_Explore the material_:
**a.** In the labor board decision, on what date did the Board give the oral rulings that the decision sets out in writing?
**b.** Continue the labor board decision after its last sentence.

== Given text ==

[1985] OLRB Rep. February 241
1296-82-U; 0195-83-U Luciano D'Alessandro and Donato Marinaro, Complainants, V. Labourers' International Union of North America, Local 1089, and Rocco D'Andrea, Respondents
BEFORE: Robert D. Howe, Vice-Chairman, and Board Members F. W. Murray and W. F.
Rutherford.
APPEARANCES: Ed J. Brogden for the complainants; A. M. Minsky, R. D'Andrea and D. D'Andrea for the respondents.
DECISION OF THE BOARD; February 14, 1985
The purpose of this decision is to provide, in written form, certain unanimous oral rulings given by the Board on February 8, 1985 in respect of these consolidated matters, as requested by counsel for the complainants.

===
== Data supplied ==

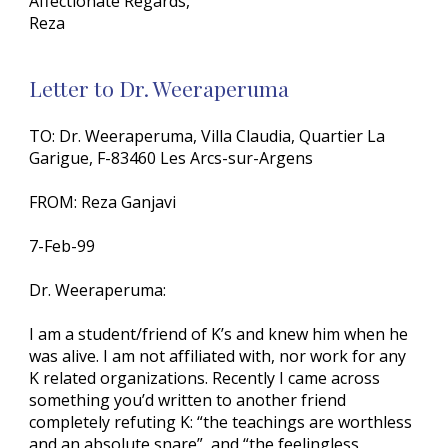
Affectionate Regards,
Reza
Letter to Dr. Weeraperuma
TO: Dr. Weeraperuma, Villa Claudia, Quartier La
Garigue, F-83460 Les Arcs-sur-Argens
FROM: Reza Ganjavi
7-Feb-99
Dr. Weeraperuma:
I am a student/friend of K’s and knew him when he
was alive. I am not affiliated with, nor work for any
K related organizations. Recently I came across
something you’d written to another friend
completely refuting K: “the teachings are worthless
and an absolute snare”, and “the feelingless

===

_List of answers_:
**a.** February 8, 1985.

**b.**
During the continuation of hearing of these consolidated complaints on February 7, 1985, counsel for the complainants and counsel for the respondents made various submissions to the Board concerning the proper scope of reply evidence. After recessing for the evening to consider those submissions, the Board made the following unanimous oral ruling at the commencement of the continuation of hearing on February 8, 1985:
Since the majority of the Board's hearing time yesterday was taken up by submissions of counsel concerning whether or not certain evidence could properly be adduced as reply evidence, it may be useful for the Board to rule not only on the specific point which has been argued (most recently), but also to provide a more general indication of what we perceive to be the proper scope of reply evidence. During his submissions in support of his contention that evidence concerning the Union meeting of May 12, 1983 may properly be called in reply, counsel for the complainants contended that he could call certain witnesses to testify about that meeting as part of his case in chief and hold another witness in reserve to be called in reply in the event that the respondents called witnesses to contradict evidence on that point given by the complainants' witnesses in chief. Apart from a general reference to Phipson on Evidence, without referring the Board to any particular page or passage in that text, counsel cited no authority for that proposition.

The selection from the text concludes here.